Passage fourni:
━━━━━━━━━━━━━━━━━━━━

Lozano, Juan Stats

Ses parents sont venus de Coria del Rio à Anvers après un passage à Séville. A l'âge de 11 ans, Juan s'en alla 'shooter' au Beerschot. Juan Lozano devint le chouchou du Kiel, un régal du football belge. Un aventurier aussi, car en 1980, il partait au Washington Diplomats, là où Johan Cruijff avait joué jadis. Mais le club eut rapidement des problèmes et Michel Verschueren fut le premier intéressé, avec 12.5 millions francs (400.000 dollars) en poche. Juan Lozano, l'artiste, était un homme d'Anderlecht. Lozano, le footballeur, un Anversois espagnol à Bruxelles.

"Anderlecht est toujours mon club, plus que le Beerschot. Car tout le monde a toujours été bien avec moi. La direction et surtout les supporters. Je me suis senti à la maison dès le premier jour. Boire un petit café et discuter avec les gens. Ou encore juste avant un match faire un petit coucou dans la cuisine à Omèr et Marie, les concierges, fumer une petite cigarette. Je n'avais pas besoin de massage. Cela avait toujours été mon rêve de jouer football à Anderlecht. Chaque fois qu'on rencontrait les Mauves avec le Beerschot, on devenait fous. Je pensais alors: je voudrais bien jouer une fois pour ce club. Pas pour le nom 'Anderlecht', mais simplement parce qu'il y avait tellement de bons joueurs".

Et Juan allait être longtemps considéré comme le meilleur. Inégalé techniquement, de la vista, un talent pur, une étoile. Même des entraîneurs comme Tomislav Ivic couvraient sa nonchalance d'un manteau d'amour. Car Lozano répondait toujours présent aux grands moments. Et ces grands moments étaient les matchs de Coupe d'Europe, dans ce qui s'appelait encore le Stade Emile Versé. Il en rêvait encore plus tard: arrivée à 6h en bus, l'agitation dans les rues voisines, la petite tribune de l'autre côté. "Je trouvais ça fantastique. Ces rencontres avaient un autre parfum, c'était autre chose que de jouer contre Winterslag par exemple".

━━━━━━━━━━━━━━━━━━━━

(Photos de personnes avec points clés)
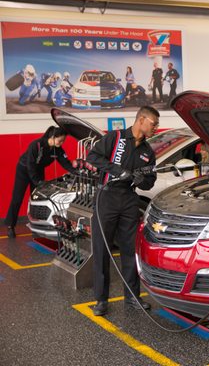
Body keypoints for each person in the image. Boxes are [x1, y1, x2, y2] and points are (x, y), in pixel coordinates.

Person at [86, 106, 160, 316]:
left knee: (130, 249)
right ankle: (101, 300)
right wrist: (120, 171)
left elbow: (149, 182)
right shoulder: (115, 138)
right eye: (154, 124)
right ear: (142, 120)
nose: (156, 128)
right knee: (102, 249)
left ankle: (132, 297)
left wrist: (141, 180)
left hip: (129, 199)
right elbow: (93, 157)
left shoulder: (148, 152)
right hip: (106, 197)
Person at [5, 126, 75, 238]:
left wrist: (76, 172)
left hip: (38, 171)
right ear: (53, 137)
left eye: (63, 141)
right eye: (60, 140)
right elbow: (30, 165)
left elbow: (65, 163)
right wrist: (37, 182)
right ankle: (10, 226)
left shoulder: (57, 149)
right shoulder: (36, 145)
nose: (61, 143)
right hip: (24, 169)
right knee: (17, 198)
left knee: (39, 199)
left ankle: (38, 225)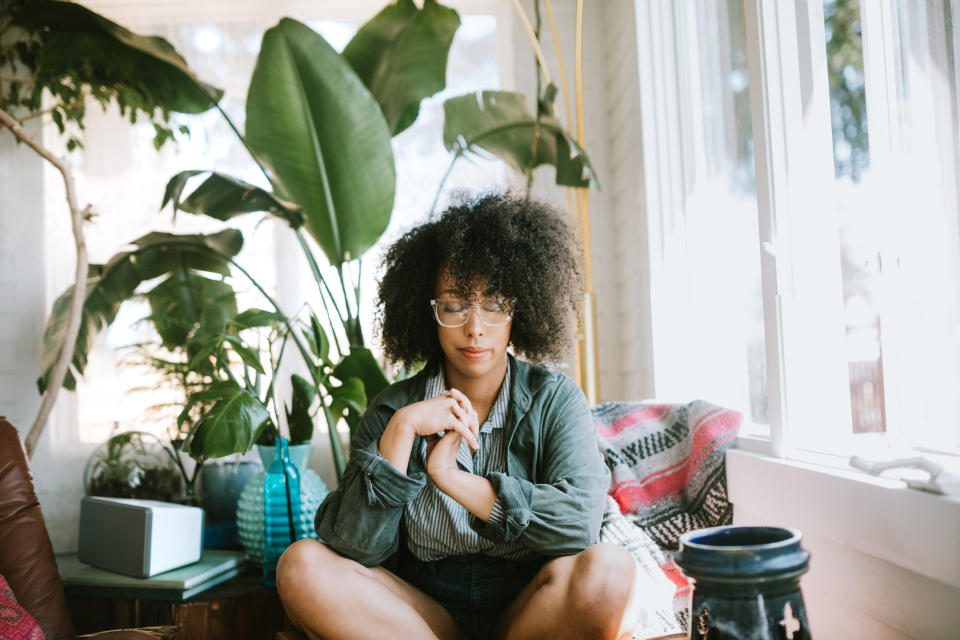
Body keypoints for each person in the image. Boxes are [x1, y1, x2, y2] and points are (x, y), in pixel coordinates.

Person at [276, 194, 642, 640]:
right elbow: (353, 549)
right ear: (427, 311)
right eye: (453, 305)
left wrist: (451, 477)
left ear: (519, 309)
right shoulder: (393, 409)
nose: (474, 327)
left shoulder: (555, 399)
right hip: (420, 616)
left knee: (611, 570)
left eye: (494, 304)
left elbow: (578, 528)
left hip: (528, 610)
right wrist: (401, 432)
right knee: (300, 565)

━━━━━━━━━━━━━━━━━━━━

Consigne: Poursuivez, s'il vous plaît, le portrait de Juan Lozano à la suite de sa dernière phrase.

Résultat obtenu:
Il avait toujours envie de ces matchs de gala. Raymond Goethals: "La Coupe d'Europe, c'était les matchs pour les très grands joueurs comme Rensenbrink et Lozano. Pour les artistes, pour ces hommes qui s'endormaient pendant la théorie à l'époque de Rik Coppens". Lozano: "Pour les joueurs plus techniques, certainement? Je devais connaître une telle ambiance pour être performant. Je ne me souviens d'aucune mauvaise prestation sur la scène européenne, vraiment". Son meilleur match, selon Vanden Stock, reste le match contre la Juventus en 1981 en Coupe d'Europe 1. Lozano: "La Juventus, c'était la moitié de l'équipe nationale qui allait devenir championne du monde un an après. Mais j'ai disputé bien d'autres meilleurs matchs: contre Sarajevo, contre Benfica aussi". Ce dernier, c'était Benfica - Anderlecht, le match retour de la finale en Coupe d'Europe 3, en 1983. Le match aller s'était terminé par un 1-0, et au Portugal, il a offert à son équipe le but de la victoire suprême (1-1).

C'était la période du grand Anderlecht: Lozano, Coeck, Olsen, Vercauteren, Vandenbergh,... Lozano: "Chaque club connait des hauts et des bas dans son histoire. Avant, il y avait eu la période Rensenbrink et Mulder, ensuite nous, et maintenant ça va moins bien. C'est vrai que le football est devenu moins technique. Mais je ne comprends toujours pas pourquoi tant de joueurs se plaignent que ce n'est plus pareil. Il y en a toujours qui râlent. Moi, je ne savais même pas pour quelle somme d'argent on jouait. Vercauteren, par contre, a toujours bien réglé cette question. Mais j'oubliais ça, je le voyais simplement à la fin du mois sur ma fiche de paie. Je lisais aussi souvent les mêmes histoires dans la presse: les clans à Anderlecht, les Hollandais, etc. Mais je vous assure que je n'ai jamais rien remarqué de tout cela. Honnêtement, je peux affirmer que je me suis toujours bien amusé à Anderlecht. J'y allais tous les jours pour y jouer football et je ne m'occupais pas du reste. Si vous me demandez quels sont les meilleurs moments, je vous réponds ceci: tous les jours. Sauf quand on devait courir sans ballon. Anderlecht était mon terrain de jeu".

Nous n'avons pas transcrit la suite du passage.